■ **Source document**

So I have to thank Dr. Sigounas and his colleagues at HRSA who support our vision for better rural health care. I thank our UMB Provost Bruce Jarrell, Dean Reece, Dr. Stewart, Dr. Jason Ramirez, and everyone who put in the work to justify why this grant is so important to us, and how it will transform access and care for our Eastern Shore neighbors.
I thank our clinical partners Ken Kozel and Sara Rich, who’ve been caring for our Shore communities a long, long time and—frankly—they deserve a lot more help doing it. Secretary Neall, Deputy Secretary Howard Haft, Deputy Secretary Fran Phillips, and all of our colleagues at the Maryland Department of Health have been beating this drum that we need more primary care providers in rural Maryland. They’ve partnered with our entire Mid-Shore delegation, backing good policies to supply them. Thank you all.
Dean Reece mentioned a Washington Post article saying that 50 million Americans are now living in a health care shortage area. Just a couple of days ago, the newspaper published another article about the looming primary care shortage. This past spring, a record number of primary care residencies were offered to med school graduates. And yet the number of graduates who chose a primary care position reached an all-time low.
This disconnect between supply and demand is exacerbated in rural America. One in four people living in rural communities say they’ve had a recent incident in which they couldn’t get the health care they needed. And the second biggest reason for that (behind cost) was that it was too far—too difficult—to get themselves to a doctor.
That’s not how health care should work. In fact, that’s exactly how health care isn’t working in rural America.
Residency programs like this one are so important because they coax providers into places like our beautiful Shore, where they get to know the communities and the patients they serve, where they come to appreciate the hard-but-rewarding work of rural health care, where they meet friends, fall in love, start families, and become part of the community.
We know that most Family Medicine residents end up practicing close to where they were trained. And certainly, these residents are going to be far more likely to choose the Mid-Shore than physicians who’ve never had the chance to work there. I know Mr. Kozel can speak to this phenomenon. When Shore Regional Health opened up clinical rotations to physician assistants who trained through our program with Anne Arundel Community College, we ended up with more PA graduates employed in Mid-Shore practices.
And once physicians have made the decision to stay and work in rural areas, there’s a ripple effect. They open up medical practices, they hire staff, they pay taxes, and they dramatically boost the region’s economic output. So rural physicians have an enormous impact—not only on the health of individuals but on the health of entire communities. They are critical to rural vibrancy and sustainability.
I thank everyone who knows this to be true, and is working to make sure that not one of Maryland’s communities is left behind.

■ **Data below**
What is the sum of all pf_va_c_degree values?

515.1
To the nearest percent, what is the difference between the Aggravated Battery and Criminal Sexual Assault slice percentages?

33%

■ **Brief 1**
According to the remarks on rural health care, how many Americans are now living in a health care shortage area?
■ **Brief 2**
Edit the rural health care remarks: give the passage starting with "So I have to" and going on through "Eastern Shore neighbors." again, replacing "Eastern Shore" with "Delmarva".

■ **Answer 1**
50 million

■ **Answer 2**
So I have to thank Dr. Sigounas and his colleagues at HRSA who support our vision for better rural health care. I thank our UMB Provost Bruce Jarrell, Dean Reece, Dr. Stewart, Dr. Jason Ramirez, and everyone who put in the work to justify why this grant is so important to us, and how it will transform access and care for our Delmarva neighbors.